What happens at home if the children stay there, and need care within the home, rather than daycare/ education outside the home? Generally that’s only possible if parents or at least grandparents/ aunts/ uncles etc are at home with the kids. Community Schools were conceived as a way to involve parental and extended family resources in  providing social services in the neighborhood,  but also to support learning through support and supervision of the children…an extended community of learning, if you will.

 

How do Community Schools handle the pandemic needs for “offsite” communities of learning? We know there is a great push for online access and connectivity for those students lacking it, often because of cost.

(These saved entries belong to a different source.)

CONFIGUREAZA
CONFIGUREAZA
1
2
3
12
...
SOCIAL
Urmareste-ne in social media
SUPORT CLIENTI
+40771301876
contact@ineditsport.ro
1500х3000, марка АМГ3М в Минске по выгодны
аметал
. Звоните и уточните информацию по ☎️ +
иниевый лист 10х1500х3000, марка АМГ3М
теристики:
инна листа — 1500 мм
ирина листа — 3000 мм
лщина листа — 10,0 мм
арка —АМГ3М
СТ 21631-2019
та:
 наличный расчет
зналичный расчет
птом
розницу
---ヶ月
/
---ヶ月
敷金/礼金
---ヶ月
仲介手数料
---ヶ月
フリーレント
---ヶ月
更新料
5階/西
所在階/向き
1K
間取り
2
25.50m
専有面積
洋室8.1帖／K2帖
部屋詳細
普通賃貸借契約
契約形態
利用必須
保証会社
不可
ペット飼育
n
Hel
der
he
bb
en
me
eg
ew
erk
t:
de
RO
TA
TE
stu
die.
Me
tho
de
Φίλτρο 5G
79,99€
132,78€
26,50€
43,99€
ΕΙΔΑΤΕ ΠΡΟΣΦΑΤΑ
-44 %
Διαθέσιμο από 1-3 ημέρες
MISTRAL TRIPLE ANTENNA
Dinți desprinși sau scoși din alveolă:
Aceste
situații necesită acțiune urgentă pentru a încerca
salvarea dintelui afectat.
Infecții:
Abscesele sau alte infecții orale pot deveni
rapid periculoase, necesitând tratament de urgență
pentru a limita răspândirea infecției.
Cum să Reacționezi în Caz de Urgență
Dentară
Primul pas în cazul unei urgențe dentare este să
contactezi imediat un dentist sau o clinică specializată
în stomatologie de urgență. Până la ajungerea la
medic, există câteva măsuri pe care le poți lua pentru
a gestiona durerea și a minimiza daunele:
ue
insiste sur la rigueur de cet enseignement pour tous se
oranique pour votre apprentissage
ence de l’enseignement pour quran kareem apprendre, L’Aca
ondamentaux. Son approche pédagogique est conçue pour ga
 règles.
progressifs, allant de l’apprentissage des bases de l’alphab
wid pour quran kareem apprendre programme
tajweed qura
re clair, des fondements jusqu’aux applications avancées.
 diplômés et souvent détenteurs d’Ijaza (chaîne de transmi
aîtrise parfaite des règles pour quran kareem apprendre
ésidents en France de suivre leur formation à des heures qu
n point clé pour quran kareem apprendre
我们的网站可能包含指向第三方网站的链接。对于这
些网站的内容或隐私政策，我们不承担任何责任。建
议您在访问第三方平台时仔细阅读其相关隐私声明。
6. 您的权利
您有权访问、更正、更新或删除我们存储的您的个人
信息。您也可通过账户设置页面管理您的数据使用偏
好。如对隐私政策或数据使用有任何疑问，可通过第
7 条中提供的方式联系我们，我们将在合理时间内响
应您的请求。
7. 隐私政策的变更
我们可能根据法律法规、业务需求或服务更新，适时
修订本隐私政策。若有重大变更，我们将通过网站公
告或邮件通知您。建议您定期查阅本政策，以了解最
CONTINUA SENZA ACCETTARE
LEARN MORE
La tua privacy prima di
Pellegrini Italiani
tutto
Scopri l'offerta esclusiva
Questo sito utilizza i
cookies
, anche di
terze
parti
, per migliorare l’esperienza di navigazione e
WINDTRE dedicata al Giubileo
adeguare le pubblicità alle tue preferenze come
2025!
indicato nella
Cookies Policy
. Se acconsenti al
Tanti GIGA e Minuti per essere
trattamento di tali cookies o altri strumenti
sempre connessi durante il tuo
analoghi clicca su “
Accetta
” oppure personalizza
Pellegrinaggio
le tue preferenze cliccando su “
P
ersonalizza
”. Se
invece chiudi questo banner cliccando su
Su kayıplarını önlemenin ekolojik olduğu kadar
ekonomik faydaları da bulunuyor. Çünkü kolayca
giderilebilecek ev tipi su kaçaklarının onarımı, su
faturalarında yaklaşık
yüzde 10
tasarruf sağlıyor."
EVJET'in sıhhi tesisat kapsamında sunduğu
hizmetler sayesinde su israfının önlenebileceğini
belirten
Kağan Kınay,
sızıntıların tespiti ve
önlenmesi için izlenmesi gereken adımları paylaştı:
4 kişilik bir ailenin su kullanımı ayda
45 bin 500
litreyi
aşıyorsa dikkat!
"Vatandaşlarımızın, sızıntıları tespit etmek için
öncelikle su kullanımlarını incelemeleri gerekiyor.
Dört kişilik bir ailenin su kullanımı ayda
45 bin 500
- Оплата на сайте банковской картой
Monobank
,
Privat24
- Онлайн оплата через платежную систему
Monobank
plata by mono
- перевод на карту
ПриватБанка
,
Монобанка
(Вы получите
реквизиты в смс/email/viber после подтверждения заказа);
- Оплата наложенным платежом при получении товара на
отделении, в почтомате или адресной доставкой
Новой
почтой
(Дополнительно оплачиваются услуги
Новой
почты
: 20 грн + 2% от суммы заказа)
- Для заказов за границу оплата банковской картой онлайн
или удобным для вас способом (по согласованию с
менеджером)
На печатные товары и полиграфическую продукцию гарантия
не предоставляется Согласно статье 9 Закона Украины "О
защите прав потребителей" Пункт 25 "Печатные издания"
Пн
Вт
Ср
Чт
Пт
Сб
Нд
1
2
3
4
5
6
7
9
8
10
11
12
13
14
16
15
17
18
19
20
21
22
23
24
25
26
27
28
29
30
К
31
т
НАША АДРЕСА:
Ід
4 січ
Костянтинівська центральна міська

And what of schools where parents are newly working from home? What forms of learning communities are appropriate and practical within a neighborhood group of similar lifestyles? IF WFH is a big part of the economy, how does that affect the warehousing needs for children/ students? Should school buildings be re-designed to be physical meeting places for more virtual learning communities, or for something useful as yet unimagined?

And how might that evolve along the “Community Schools” model? Would it still apply, when social services like meals, healthcare and after hour supervision aren’t real needs?

A lot of unknowns, and it can appear at times that we will simply return to the old school status quo. At other times, it seems clear that we are in the middle of great changes in how we “do education and learning” in the US. The keyword “Community” is certainly getting a full workout as to what that might mean for education going forward.